Los Diablos azulesAu pays des diables bleus
En 1907, dans le Nord du Chili, 3 600 ouvriers des mines de salpêtre sont assassinés par le gouvernement militaire dans le port d'Iquique, où ils étaient venus faire grève. Aujourd'hui, dans une ville fantôme, une madone endeuillée reprend une cantate populaire racontant ces événements, puis rejoint un groupe de divas pour crier avec elles leur douleur révolutionnaire.
Film réalisé dans le cadre du cursus du Fresnoy - Studio national des arts contemporains, promotion Manoel de Oliveira (2015-2017). Accompagnement artistique João Pedro Rodrigues. Remerciements à Charlotte Bayer-Broc et, au Fresnoy, à François Bonenfant, Natalia Trebik et Sarah Fraile.
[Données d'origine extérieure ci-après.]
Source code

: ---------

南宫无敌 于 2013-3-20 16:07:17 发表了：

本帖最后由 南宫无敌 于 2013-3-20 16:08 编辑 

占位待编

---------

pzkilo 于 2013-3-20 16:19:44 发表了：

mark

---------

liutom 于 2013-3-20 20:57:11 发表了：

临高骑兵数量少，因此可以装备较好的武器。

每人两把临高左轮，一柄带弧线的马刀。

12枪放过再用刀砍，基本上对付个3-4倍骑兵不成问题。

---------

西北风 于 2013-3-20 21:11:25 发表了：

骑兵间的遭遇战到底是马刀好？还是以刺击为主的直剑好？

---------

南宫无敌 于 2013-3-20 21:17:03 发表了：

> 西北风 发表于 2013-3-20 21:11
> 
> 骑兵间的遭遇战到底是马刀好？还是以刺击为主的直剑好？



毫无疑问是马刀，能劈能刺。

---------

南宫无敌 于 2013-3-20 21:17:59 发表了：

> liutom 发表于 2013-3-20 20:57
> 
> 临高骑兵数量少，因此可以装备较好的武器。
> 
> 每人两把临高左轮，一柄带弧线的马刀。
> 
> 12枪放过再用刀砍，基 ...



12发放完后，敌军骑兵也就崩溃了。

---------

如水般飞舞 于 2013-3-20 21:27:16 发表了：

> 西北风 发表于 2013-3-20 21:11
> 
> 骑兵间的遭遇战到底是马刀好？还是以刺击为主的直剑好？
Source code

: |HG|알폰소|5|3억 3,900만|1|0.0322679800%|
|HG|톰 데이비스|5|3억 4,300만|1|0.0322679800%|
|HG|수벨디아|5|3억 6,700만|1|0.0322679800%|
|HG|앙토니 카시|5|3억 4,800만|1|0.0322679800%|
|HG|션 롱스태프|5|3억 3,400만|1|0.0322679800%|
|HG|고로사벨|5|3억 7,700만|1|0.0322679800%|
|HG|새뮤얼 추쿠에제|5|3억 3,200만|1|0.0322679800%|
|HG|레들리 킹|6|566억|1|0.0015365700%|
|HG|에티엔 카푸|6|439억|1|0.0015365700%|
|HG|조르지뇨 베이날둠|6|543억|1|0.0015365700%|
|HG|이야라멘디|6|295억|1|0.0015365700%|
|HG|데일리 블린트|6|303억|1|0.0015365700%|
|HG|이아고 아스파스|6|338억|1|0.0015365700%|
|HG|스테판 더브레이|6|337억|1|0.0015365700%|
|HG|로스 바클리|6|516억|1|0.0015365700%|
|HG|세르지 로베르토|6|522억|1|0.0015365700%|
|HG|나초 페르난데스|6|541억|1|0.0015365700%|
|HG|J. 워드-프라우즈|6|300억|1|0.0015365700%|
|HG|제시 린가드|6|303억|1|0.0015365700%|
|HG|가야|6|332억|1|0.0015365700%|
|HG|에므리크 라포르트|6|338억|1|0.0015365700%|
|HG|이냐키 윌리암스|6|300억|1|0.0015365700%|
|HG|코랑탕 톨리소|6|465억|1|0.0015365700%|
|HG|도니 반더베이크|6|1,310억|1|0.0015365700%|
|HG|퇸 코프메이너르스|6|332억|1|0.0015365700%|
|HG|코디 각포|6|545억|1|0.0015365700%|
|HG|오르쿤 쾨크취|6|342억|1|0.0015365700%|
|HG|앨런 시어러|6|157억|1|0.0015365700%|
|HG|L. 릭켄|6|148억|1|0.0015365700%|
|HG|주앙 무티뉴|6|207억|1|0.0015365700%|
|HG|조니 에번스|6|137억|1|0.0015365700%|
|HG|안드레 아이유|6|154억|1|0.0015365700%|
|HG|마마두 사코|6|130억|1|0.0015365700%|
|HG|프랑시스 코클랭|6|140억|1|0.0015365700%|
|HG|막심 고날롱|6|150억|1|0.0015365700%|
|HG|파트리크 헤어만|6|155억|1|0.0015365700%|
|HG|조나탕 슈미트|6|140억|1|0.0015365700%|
Le geste héroïque de ces premiers révolutionnaires d'Iquique a été raconté en 1969, un an avant l'élection de Salvador Allende, par Luis Advis, dans la Cantata de Santa María de Iquique, une longue complainte qui alterne, dans la tradition didactique marxiste, des descriptions historiques parlées, des chants partisans et des lamentos inspirés de la musique traditionnelle andine. Dans Los Diablos azules, Charlotte Bayer-Broc adapte cette cantate en deux temps. Elle incarne d'abord une madone endeuillée qui traverse seule la ville minière abandonnée. Dans ce décor de western désolé, un duel se dessine entre la mémoire et l'oubli, entre la fragilité de la voix et l'immensité du désert, pour arracher le lieu à sa muséification, pour raviver la lutte, pour peupler cette solitude des chants d'hier et de demain. Ce n'est qu'une fois brandi un drapeau de la paix déjà tâché du sang des ouvriers que l'héroïne pourra, comme les grévistes du début du XXe siècle avant elle, descendre au port, où l'attendent d'autres femmes prêtes à répandre avec elle la nouvelle de la douleur. Tandis que le récit prend une tournure tragique, avec l'enfermement des ouvriers dans l'école où l'armée les exécuta, c'est une autre communauté qui se forme, celle des quatre conteuses à l'allure de divas camp. Liées par la tragédie de l'histoire et le sentiment d'une perte infinie, elles deviennent à la fois un chœur de lamentations traditionnelles et un improbable girls band, pour énoncer ensemble la promesse de nouvelles formes de luttes.
Olivier Cheval
Le premier lieu de formation de la pensée sensible, critique et politique de Charlotte Bayer-Broc fut le cinéma. Loin des séductions de l'image, ce qui l'a toujours intéressée dans les films, c'est la puissance du plan – de la durée, de la parole, des visages, des gestes – dans lequel se révèle la densité d'un corps emprisonné dans un réel inextricable. Après des études théoriques de littérature et de cinéma, elle intègre les Beaux-Arts de Paris en 2011. Son travail vidéo articule des lieux d'images, de l'intimité des maisons à l'immensité des paysages, avec des histoires intimes et collectives qui bordent tout grand récit. Il s'agit toujours pour Charlotte Bayer-Broc de révéler une violence enfouie, de former des narrations nouvelles à partir d'événements perdus. En 2014, après une année d'échange à Santiago du Chili, elle réalise un premier moyen métrage, Mundos inmundos, sélectionné au FID Marseille. Le film suit un groupe de punks errant comme des somnambules dans un Chili dépeuplé et fantomatique. Aujourd'hui en post-diplôme au Fresnoy – Studio national des arts contemporains, elle continue d'explorer le Chili et son histoire mineure.